Treatment of Infectious Tenosynovitis
The recommended treatment for infectious tenosynovitis includes prompt surgical drainage combined with appropriate antibiotic therapy, similar to the approach used for other deep space infections. 1
Diagnosis and Initial Assessment
- Evaluate for classic signs of infection: pain, swelling, and limited range of motion over the affected tendon sheath
- Assess for systemic signs of infection (fever, elevated inflammatory markers)
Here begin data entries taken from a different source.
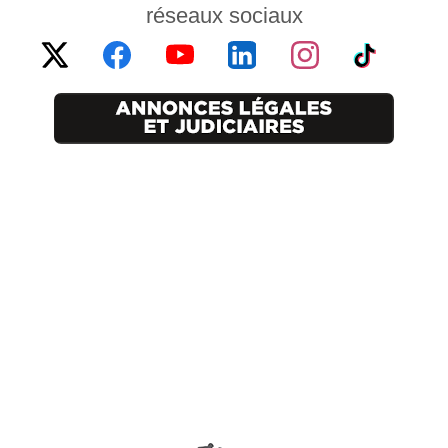
réseaux sociaux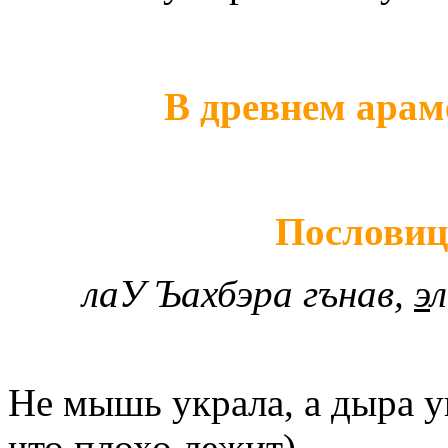
В древнем арам
Пословиц
лаУ Ъахбэра гънав,
э
л
Не мышь украла, а дыра у
что плохо лежит)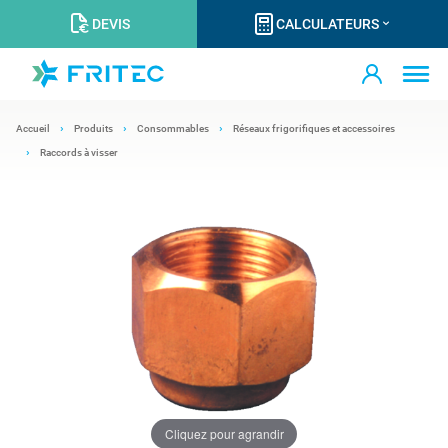
DEVIS
CALCULATEURS
Accueil
Produits
Consommables
Réseaux frigorifiques et accessoires
Raccords à visser
Cliquez pour agrandir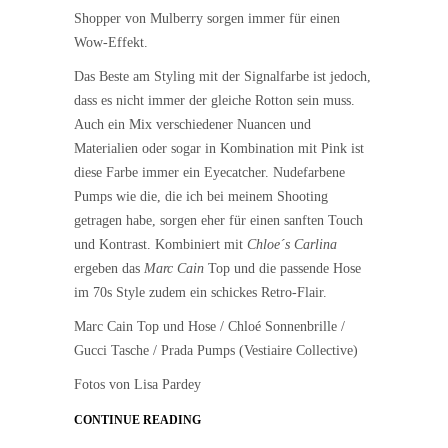
Shopper von Mulberry sorgen immer für einen
Wow-Effekt.
Das Beste am Styling mit der Signalfarbe ist jedoch,
dass es nicht immer der gleiche Rotton sein muss.
Auch ein Mix verschiedener Nuancen und
Materialien oder sogar in Kombination mit Pink ist
diese Farbe immer ein Eyecatcher. Nudefarbene
Pumps wie die, die ich bei meinem Shooting
getragen habe, sorgen eher für einen sanften Touch
und Kontrast. Kombiniert mit
Chloe´s Carlina
ergeben das
Marc Cain
Top und die passende Hose
im 70s Style zudem ein schickes Retro-Flair.
Marc Cain Top und Hose / Chloé Sonnenbrille /
Gucci Tasche / Prada Pumps (Vestiaire Collective)
Fotos von Lisa Pardey
CONTINUE READING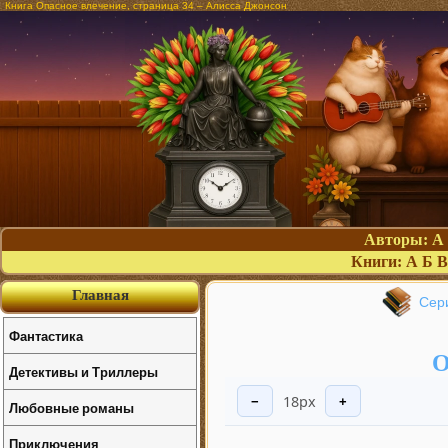
Книга Опасное влечение, страница 34 – Алисса Джонсон
Авторы:
А
Книги:
А
Б
В
Главная
Сер
Фантастика
О
Детективы и Триллеры
18px
−
+
Любовные романы
Приключения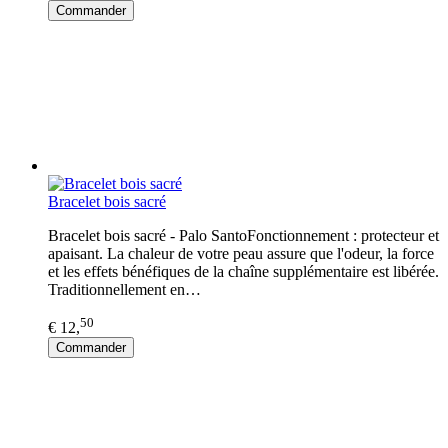
Commander
Bracelet bois sacré
Bracelet bois sacré - Palo SantoFonctionnement : protecteur et
apaisant. La chaleur de votre peau assure que l'odeur, la force
et les effets bénéfiques de la chaîne supplémentaire est libérée.
Traditionnellement en…
50
€ 12,
Commander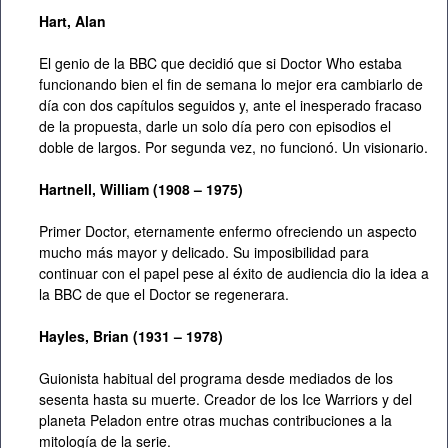
Hart, Alan
El genio de la BBC que decidió que si Doctor Who estaba
funcionando bien el fin de semana lo mejor era cambiarlo de
día con dos capítulos seguidos y, ante el inesperado fracaso
de la propuesta, darle un solo día pero con episodios el
doble de largos. Por segunda vez, no funcionó. Un visionario.
Hartnell, William (1908 – 1975)
Primer Doctor, eternamente enfermo ofreciendo un aspecto
mucho más mayor y delicado. Su imposibilidad para
continuar con el papel pese al éxito de audiencia dio la idea a
la BBC de que el Doctor se regenerara.
Hayles, Brian (1931 – 1978)
Guionista habitual del programa desde mediados de los
sesenta hasta su muerte. Creador de los Ice Warriors y del
planeta Peladon entre otras muchas contribuciones a la
mitología de la serie.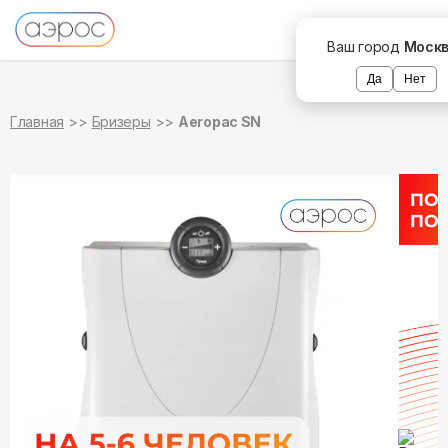
в наличии
Ваш город
Моск
Да
Нет
Главная
Бризеры
Aeropac SN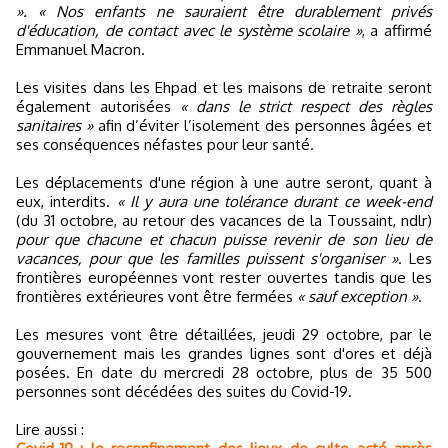
». « Nos enfants ne sauraient être durablement privés
d'éducation, de contact avec le système scolaire »
, a affirmé
Emmanuel Macron.
Les visites dans les Ehpad et les maisons de retraite seront
également autorisées
« dans le strict respect des règles
sanitaires »
afin d’éviter l’isolement des personnes âgées et
ses conséquences néfastes pour leur santé.
Les déplacements d'une région à une autre seront, quant à
eux, interdits.
« Il y aura une tolérance durant ce week-end
(du 31 octobre, au retour des vacances de la Toussaint, ndlr)
pour que chacune et chacun puisse revenir de son lieu de
vacances, pour que les familles puissent s'organiser »
. Les
frontières européennes vont rester ouvertes tandis que les
frontières extérieures vont être fermées
« sauf exception »
.
Les mesures vont être détaillées, jeudi 29 octobre, par le
gouvernement mais les grandes lignes sont d'ores et déjà
posées. En date du mercredi 28 octobre, plus de 35 500
personnes sont décédées des suites du Covid-19.
Lire aussi :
- Obtain cultures from the tendon sheath fluid to guide targeted antibiotic therapy
- Consider imaging (ultrasound, MRI) to confirm diagnosis and identify any fluid collections
Treatment Algorithm
1. Surgical Management
- Early surgical drainage is essential for infectious tenosynovitis
- Perform thorough irrigation and debridement of the infected tendon sheath
- Consider open drainage technique for persistent or severe infections 2
- For hand infections, careful debridement with preservation of tendon function is critical
2. Antimicrobial Therapy
Initial Empiric Therapy
- Broad-spectrum coverage is recommended initially:
- Vancomycin plus piperacillin-tazobactam, OR
- Vancomycin plus a carbapenem, OR
- Vancomycin plus ceftriaxone and metronidazole 1
Targeted Therapy Based on Organism
Staphylococcal infections (including MRSA):
- Vancomycin 15 mg/kg IV every 12 hours
- Alternative: Linezolid 600 mg IV/PO twice daily
Streptococcal infections:
Mixed infections (common in bite wounds):
- Amoxicillin-clavulanate 875/125 mg orally twice daily 1
- Alternative: Ampicillin-sulbactam 1.5-3.0 g IV every 6 hours
3. Duration of Therapy
- Initial IV antibiotics for 24-48 hours after clinical improvement begins
- Switch to oral antibiotics once clinically improved with no evidence of bacteremia
- Total duration of antibiotic therapy: 2-3 weeks 1
4. Adjunctive Measures
- Immobilization and elevation of the affected area initially
- Once infection is controlled, begin passive range of motion exercises to prevent adhesions
- Consider NSAIDs for pain and inflammation control
Special Considerations
Specific Pathogens
- Mycobacterial infections: Require extended antibiotic therapy and often multiple surgical debridements 3
- Occupational exposures: Consider unusual pathogens based on patient's occupation (e.g., Erysipelothrix rhusiopathiae in those who handle animal products) 4
Monitoring Response
- Repeat imaging studies should be performed in patients with persistent symptoms or bacteremia to identify undrained foci of infection 1
- Clinical improvement should be evident within 48-72 hours of appropriate treatment
Common Pitfalls to Avoid
- Delayed surgical intervention: Failure to promptly drain the infection can lead to tendon necrosis, adhesions, and permanent functional impairment
- Inadequate debridement: Incomplete removal of infected tissue may result in persistent infection
- Premature discontinuation of antibiotics: Complete the full course of antibiotics even if symptoms improve quickly
- Missing extensor tenosynovitis: This condition can be more difficult to diagnose than flexor tenosynovitis as it may not present with the classic Kanavel signs 5
Early recognition and aggressive treatment of infectious tenosynovitis are crucial to prevent complications such as tendon rupture, joint destruction, and permanent functional disability.